__TASK REQUIREMENTS__:
Where does the string "piped" appear in the material? Copy each line that holds it.

__DATASET ENTRIES__:
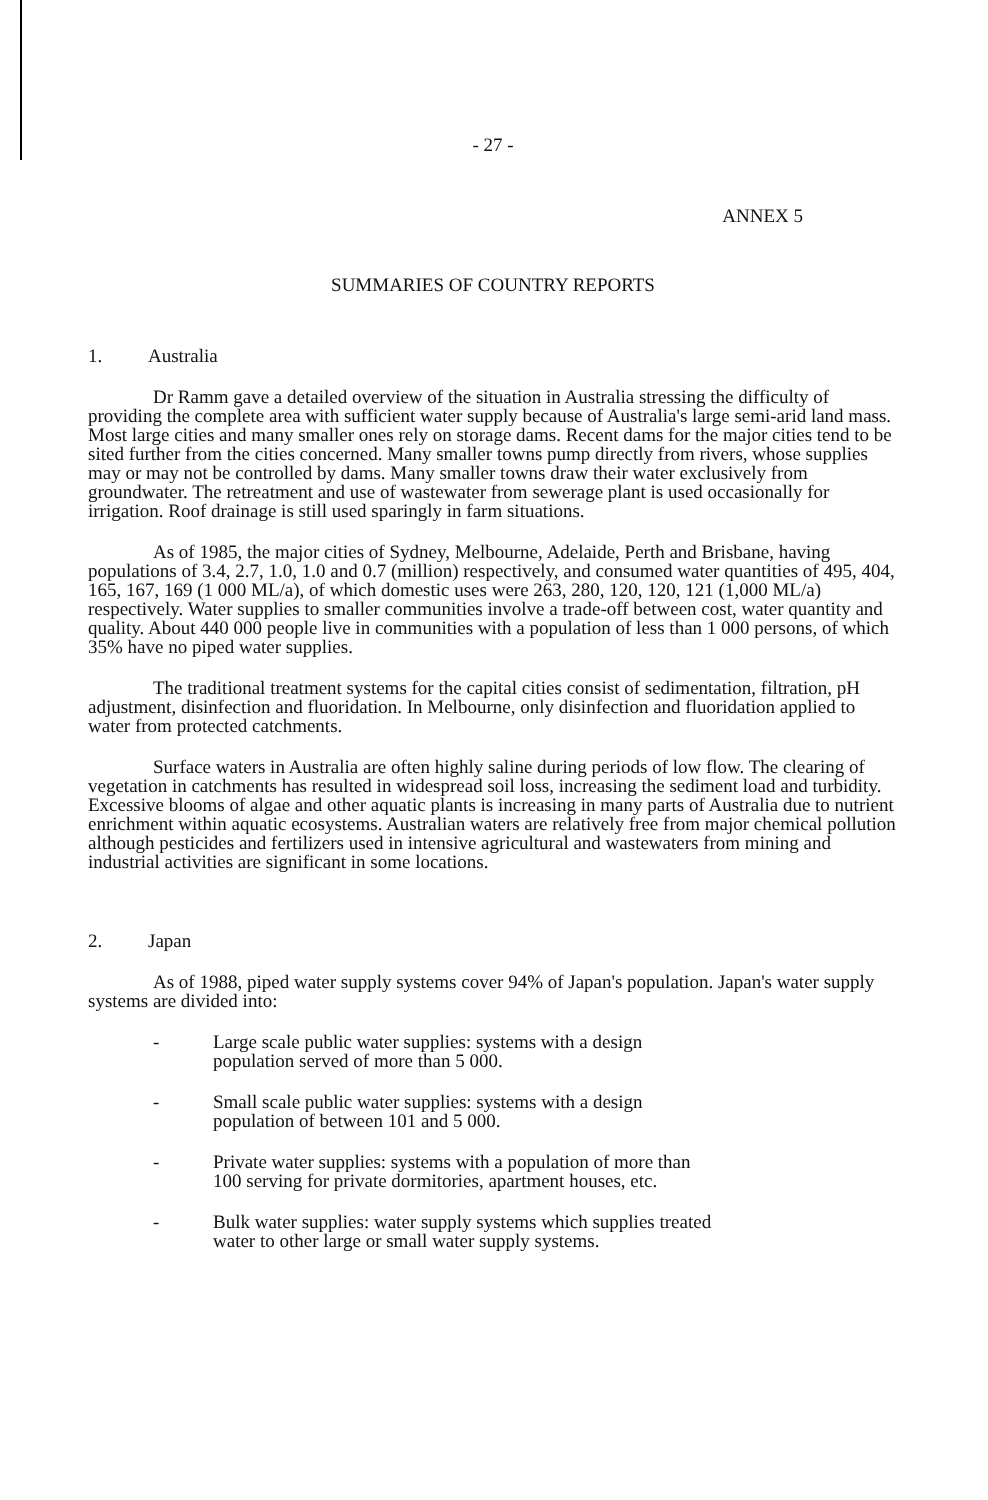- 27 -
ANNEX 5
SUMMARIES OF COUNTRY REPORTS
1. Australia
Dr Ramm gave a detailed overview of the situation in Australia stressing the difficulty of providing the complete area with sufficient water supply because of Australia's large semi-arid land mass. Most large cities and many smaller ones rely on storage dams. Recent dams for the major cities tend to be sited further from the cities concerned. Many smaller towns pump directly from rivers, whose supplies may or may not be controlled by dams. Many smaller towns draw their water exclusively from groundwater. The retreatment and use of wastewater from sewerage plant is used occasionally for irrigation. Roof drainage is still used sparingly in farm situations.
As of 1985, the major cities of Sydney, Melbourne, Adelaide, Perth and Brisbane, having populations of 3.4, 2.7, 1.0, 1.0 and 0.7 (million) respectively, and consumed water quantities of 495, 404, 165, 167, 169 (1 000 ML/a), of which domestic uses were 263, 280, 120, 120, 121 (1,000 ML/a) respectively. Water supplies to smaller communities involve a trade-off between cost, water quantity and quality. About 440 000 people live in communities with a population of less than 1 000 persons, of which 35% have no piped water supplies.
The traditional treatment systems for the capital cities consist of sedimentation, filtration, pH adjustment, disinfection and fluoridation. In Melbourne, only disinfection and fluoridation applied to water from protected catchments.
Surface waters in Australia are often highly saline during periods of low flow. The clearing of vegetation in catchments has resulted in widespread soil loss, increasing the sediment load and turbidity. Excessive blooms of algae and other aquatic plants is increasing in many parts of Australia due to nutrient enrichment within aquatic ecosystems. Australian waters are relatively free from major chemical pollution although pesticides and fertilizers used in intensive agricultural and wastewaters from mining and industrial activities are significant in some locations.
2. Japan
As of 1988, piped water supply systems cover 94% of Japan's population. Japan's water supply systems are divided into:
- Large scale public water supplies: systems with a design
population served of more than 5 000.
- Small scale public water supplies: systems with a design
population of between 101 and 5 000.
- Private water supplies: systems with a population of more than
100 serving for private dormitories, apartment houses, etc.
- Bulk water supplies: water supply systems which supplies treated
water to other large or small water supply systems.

__RESULT FOR THIS TASK__:
As of 1985, the major cities of Sydney, Melbourne, Adelaide, Perth and Brisbane, having populations of 3.4, 2.7, 1.0, 1.0 and 0.7 (million) respectively, and consumed water quantities of 495, 404, 165, 167, 169 (1 000 ML/a), of which domestic uses were 263, 280, 120, 120, 121 (1,000 ML/a) respectively. Water supplies to smaller communities involve a trade-off between cost, water quantity and quality. About 440 000 people live in communities with a population of less than 1 000 persons, of which 35% have no piped water supplies.
As of 1988, piped water supply systems cover 94% of Japan's population. Japan's water supply systems are divided into:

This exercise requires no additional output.